Verletzen, verunsichern, einschüchtern

Und man fragt sich wieder einmal: Woher kommt dieser Hass?

Doris Knecht
über Internet-Hass

Der Internet-Hass hat ein neues Opfer: diesmal wird eine ORF-Journalistin beschimpft, beleidigt und bedroht. Es ist beängstigend.

Und man fragt sich wieder einmal: Woher kommt dieser Hass? Ist dieser Hass auch da, wenn das Internet ihm kein Forum bietet? Oder entsteht er erst im Netz, wird geschürt durch die Akklamation anderer Hasser, die die jeweils brutalsten Angriffe beglückwünschen und sich gegenseitig weiter hochputschen?

Sie, Kommentiererin und Kommentierer, sagen vielleicht, dass man das als öffentliche Person aushalten muss, besonders als JournalistIn. Aber wissen Sie, was passiert, wenn Journalistinnen und Journalisten für kritische oder kontroversielle Beiträge permanent beschimpft, beleidigt, fertiggemacht und bedroht werden?
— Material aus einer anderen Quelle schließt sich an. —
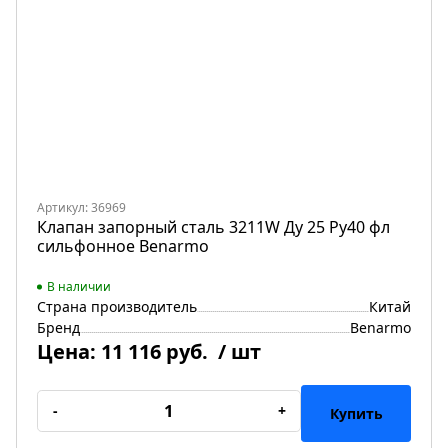
Артикул: 36969
Клапан запорный сталь 3211W Ду 25 Ру40 фл
сильфонное Benarmo
В наличии
Страна производитель
Китай
Бренд
Benarmo
Цена:
11 116 руб.
/ шт
-
+
Купить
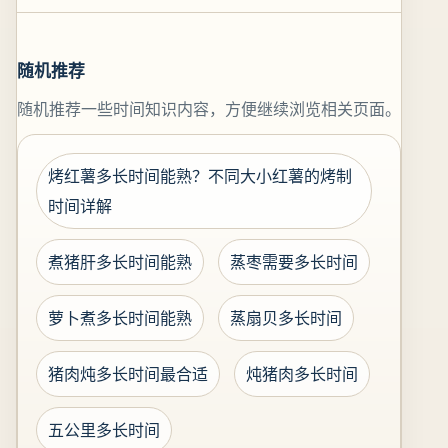
随机推荐
随机推荐一些时间知识内容，方便继续浏览相关页面。
烤红薯多长时间能熟？不同大小红薯的烤制
时间详解
煮猪肝多长时间能熟
蒸枣需要多长时间
萝卜煮多长时间能熟
蒸扇贝多长时间
猪肉炖多长时间最合适
炖猪肉多长时间
五公里多长时间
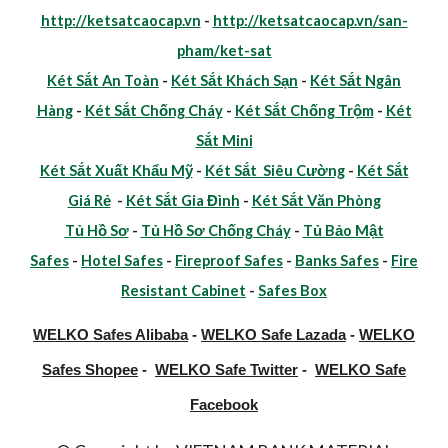
http://ketsatcaocap.vn
-
http://ketsatcaocap.vn/san-
pham/ket-sat
Két Sắt An Toàn
-
Két Sắt Khách Sạn
-
Két Sắt Ngân
Hàng
-
Két Sắt Chống Cháy
-
Két Sắt Chống Trộm
-
Két
Sắt Mini
Két Sắt Xuất Khẩu Mỹ
-
Két Sắt Siêu Cường
-
Két Sắt
Giá Rẻ
-
Két Sắt Gia Đình
-
Két Sắt Văn Phòng
Tủ Hồ Sơ
-
Tủ Hồ Sơ Chống Cháy
-
Tủ Bảo Mật
Safes
-
Hotel Safes
-
Fireproof Safes
-
Banks Safes
-
Fire
Resistant Cabinet
-
Safes Box
WELKO Safes Alibaba
-
WELKO Safe Lazada
-
WELKO
Safes Shopee
-
WELKO Safe Twitter
-
WELKO Safe
Facebook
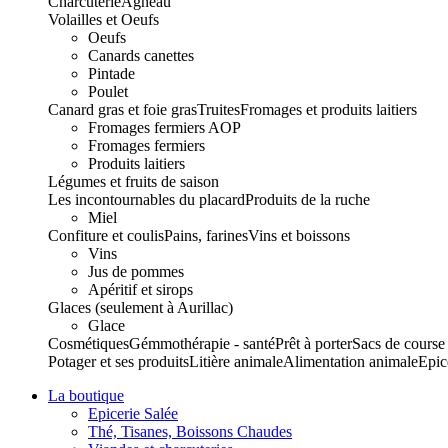
Charcuterie
Agneau
Volailles et Oeufs
Oeufs
Canards canettes
Pintade
Poulet
Canard gras et foie gras
Truites
Fromages et produits laitiers
Fromages fermiers AOP
Fromages fermiers
Produits laitiers
Légumes et fruits de saison
Les incontournables du placard
Produits de la ruche
Miel
Confiture et coulis
Pains, farines
Vins et boissons
Vins
Jus de pommes
Apéritif et sirops
Glaces (seulement à Aurillac)
Glace
Cosmétiques
Gémmothérapie - santé
Prêt à porter
Sacs de course
Potager et ses produits
Litière animale
Alimentation animale
Epic
La boutique
Epicerie Salée
Thé, Tisanes, Boissons Chaudes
Es hat Erfolg.

Viele schreiben dann nächstes Mal lieber nicht mehr zu dem Thema, ersparen sich den politischen Kommentar, behalten ihre Meinung lieber für sich. Nur die sehr Tapferen und die ganz Dickhäutigen tun sich das noch an. Die anderen schreiben, berichten und diskutieren lieber Themen, für die sie nicht gehasst und beschimpft werden. Und das hat Einfluss auf die Qualität des Journalismus.

Der Internet-Hass – Hass, nicht Kritik – verletzt, verunsichert und schüchtert ein. Und das soll er ja auch: Nicht zufällig sind auffällig oft öffentliche Frauen mit einer eigenen Meinung die Opfer dieses Hasses.

Ja, stimmt schon, man darf als Journalist nicht wehleidig sein, das ist Teil des Jobs, man wird dafür gut bezahlt. Das heißt aber nicht, dass Verletzungen nicht schmerzen, Beleidigungen nicht treffen und Drohungen nicht Angst machen. Und das führt zu Vermeidungsreaktionen: Es bringt JournalistInnen zum Schweigen.

Wer weiterhin vielfältigen, kritischen, mutigen Journalismus will, der Haltung, Meinung und Kontroverse nicht scheut, wer an unerschrockenen Interviews und brisanten TV-Debatten interessiert ist: Der sollte den nächsten Hass-Kommentar noch einmal überdenken.